Surround yourself with supportive friends and family
“Make it clear to them that you’re setting financial goals or going to live off a budget and would welcome their moral support,” says Toronto’s Kurt Rosentreter, senior financial advisor at Manulife Securities Inc.
“If you’ve faced peer pressure to spend money [in the past], this approach can help to alleviate the stress of living with a tighter financial belt. Perhaps one of them will agree to go through the same exercise and you’ll have a buddy to lean on. So much of effective money management is psychological first and financial second.”
It might not sound like a great way to spend a Saturday night, but to make sense of your finances — and improve them — you need to pull everything together.
“Gather and file your wills, powers of attorney, insurance and investment portfolio documentation, including group plans, credit cards, recent tax returns, notices of assessment, et cetera, not only so that they’re easily located but so you can figure out which areas of your financial life need to be addressed,” Grouni says.

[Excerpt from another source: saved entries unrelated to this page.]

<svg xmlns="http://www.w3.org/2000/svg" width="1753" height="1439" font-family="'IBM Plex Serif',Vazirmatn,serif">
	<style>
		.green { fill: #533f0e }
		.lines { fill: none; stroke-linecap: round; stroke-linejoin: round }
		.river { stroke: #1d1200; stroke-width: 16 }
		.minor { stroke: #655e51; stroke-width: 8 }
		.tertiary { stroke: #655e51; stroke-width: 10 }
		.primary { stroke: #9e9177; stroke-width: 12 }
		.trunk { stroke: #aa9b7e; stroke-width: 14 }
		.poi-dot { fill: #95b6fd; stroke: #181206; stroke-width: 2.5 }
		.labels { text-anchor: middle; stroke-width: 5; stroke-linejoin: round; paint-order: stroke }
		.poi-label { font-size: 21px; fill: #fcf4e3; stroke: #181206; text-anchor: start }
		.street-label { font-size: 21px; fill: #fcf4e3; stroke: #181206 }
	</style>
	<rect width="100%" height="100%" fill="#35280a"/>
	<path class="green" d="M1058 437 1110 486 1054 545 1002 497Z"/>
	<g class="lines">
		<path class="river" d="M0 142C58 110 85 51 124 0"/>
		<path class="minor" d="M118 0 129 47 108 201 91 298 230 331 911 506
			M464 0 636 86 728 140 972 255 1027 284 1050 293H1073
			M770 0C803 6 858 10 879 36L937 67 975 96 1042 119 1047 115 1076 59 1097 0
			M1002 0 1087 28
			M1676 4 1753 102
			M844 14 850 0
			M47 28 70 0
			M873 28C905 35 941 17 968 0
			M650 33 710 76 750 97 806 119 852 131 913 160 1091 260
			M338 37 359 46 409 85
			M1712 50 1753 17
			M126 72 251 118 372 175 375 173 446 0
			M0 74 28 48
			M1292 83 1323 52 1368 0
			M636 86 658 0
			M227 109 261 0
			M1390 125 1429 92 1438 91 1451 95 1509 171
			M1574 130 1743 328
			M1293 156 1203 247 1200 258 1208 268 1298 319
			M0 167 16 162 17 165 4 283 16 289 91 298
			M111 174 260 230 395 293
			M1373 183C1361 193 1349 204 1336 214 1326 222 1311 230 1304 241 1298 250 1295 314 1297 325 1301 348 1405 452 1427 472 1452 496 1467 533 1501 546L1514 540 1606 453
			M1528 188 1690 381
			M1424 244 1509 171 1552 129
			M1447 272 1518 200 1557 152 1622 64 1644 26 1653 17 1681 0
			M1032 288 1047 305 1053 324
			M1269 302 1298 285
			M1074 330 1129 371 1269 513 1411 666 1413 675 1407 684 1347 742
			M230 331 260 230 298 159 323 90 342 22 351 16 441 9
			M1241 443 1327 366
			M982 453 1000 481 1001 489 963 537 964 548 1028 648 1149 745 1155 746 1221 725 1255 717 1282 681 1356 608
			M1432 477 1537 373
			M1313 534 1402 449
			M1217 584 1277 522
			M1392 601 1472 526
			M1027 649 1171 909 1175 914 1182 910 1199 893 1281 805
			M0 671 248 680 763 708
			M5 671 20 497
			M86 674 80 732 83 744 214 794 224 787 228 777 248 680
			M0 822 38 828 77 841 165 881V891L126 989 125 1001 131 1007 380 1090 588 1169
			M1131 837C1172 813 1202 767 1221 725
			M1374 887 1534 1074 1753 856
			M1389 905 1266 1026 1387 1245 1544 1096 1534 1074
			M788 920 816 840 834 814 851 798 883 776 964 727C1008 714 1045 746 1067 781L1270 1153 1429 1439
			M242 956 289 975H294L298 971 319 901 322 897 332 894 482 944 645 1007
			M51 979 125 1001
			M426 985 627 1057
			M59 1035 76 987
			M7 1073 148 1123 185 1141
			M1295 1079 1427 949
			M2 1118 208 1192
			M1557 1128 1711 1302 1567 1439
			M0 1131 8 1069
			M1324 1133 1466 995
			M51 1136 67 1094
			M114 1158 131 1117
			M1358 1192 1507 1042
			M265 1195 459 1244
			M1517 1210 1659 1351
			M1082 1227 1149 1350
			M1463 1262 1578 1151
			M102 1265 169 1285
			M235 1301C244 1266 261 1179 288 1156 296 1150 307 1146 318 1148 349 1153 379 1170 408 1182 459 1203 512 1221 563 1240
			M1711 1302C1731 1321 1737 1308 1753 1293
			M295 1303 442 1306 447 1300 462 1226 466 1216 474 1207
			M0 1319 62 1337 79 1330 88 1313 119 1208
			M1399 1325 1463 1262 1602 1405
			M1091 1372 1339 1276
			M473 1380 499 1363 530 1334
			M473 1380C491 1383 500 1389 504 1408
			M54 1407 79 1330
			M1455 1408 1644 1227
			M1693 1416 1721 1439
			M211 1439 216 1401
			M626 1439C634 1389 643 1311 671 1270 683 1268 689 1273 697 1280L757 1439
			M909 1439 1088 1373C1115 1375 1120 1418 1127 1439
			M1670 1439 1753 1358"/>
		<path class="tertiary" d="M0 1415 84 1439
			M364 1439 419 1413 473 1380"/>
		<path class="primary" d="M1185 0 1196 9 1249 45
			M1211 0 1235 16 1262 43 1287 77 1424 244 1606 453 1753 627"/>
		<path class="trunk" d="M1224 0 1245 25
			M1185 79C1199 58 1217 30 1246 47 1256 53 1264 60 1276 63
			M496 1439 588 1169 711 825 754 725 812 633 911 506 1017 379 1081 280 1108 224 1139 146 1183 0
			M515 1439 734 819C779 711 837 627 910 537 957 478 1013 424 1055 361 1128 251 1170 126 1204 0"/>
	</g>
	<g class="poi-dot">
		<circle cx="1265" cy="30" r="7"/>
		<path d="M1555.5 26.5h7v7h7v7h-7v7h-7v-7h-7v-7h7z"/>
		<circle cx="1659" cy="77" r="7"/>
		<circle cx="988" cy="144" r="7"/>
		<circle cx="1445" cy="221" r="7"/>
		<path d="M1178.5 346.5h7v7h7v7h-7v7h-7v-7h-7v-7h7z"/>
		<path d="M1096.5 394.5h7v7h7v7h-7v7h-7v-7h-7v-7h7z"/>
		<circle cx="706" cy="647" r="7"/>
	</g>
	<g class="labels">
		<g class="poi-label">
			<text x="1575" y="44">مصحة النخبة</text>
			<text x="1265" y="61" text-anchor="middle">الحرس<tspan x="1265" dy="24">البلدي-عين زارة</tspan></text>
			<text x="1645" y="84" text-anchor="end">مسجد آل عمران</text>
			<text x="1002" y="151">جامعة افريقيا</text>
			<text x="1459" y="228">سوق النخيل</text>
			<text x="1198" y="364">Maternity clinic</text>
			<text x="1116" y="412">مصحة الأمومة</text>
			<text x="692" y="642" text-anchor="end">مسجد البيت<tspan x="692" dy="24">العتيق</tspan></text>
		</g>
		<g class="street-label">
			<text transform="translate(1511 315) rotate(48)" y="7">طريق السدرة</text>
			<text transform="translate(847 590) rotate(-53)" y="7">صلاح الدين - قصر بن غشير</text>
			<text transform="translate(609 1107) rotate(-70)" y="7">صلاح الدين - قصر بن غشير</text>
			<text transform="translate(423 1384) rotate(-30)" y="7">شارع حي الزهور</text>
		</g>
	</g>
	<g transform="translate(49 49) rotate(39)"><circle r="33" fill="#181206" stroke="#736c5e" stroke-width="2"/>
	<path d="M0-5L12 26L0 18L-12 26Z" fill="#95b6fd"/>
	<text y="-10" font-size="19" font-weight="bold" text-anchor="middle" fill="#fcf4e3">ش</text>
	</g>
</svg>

From there, create your own personal net-worth statement.
“It’s hard to figure out where you'll end up or have the incentive to stick to your goals if you don't know where you are to begin with,” she says. “Having a personal financial statement gives your goals context and a starting point, which increases the likelihood of sticking to them.”
Be specific and keep it real
As any personal trainer will tell you, you’ll have a lot more success reaching a goal when you say something like “I want to lose 15 pounds” rather than “I want to lose some weight.”
Same goes for finances. The more specific, the better.
“Identify what you wish to achieve — for instance, be debt-free by 2020 — and for each goal, determine the dollar cost to achieve it and the timeline to get there,” Rosentreter says. “Now that you have some goal posts, you’ll find it easier to focus on the goal and regularly measure progress towards it.”
To stay motivated, make those goals realistic. “If you calculate that you need to save $1,200 a month toward the retirement that you want and you cannot afford to save at that level, take it one step at a time and start with an amount you can afford,” Rosentreter says. “Perhaps this year you start by saving $500 a month and then increase the amount over time.”
Put your savings on auto-pilot
Pay yourself first by having an automatic withdrawal set up through your financial institution, withdrawals that will go to retirement, your child’s education, a down payment for a home, or whatever other goals you have mapped out for 2014.
Contribute to your group Registered Retirement Savings Plan (RRSP) if you have one, and bump up contributions to your pension plan, Grouni suggests.
“If you’re already contributing, make a resolution to contribute 1 per cent more than you already are,” she says.
Remember the big picture
“The point of setting financial resolutions is to keep you out of overwhelming debt and help you build a financial future that will give you more freedom, not less,” Grouni says.
“Think about how you want your future to be and remember that sticking to your resolutions will help you get there.”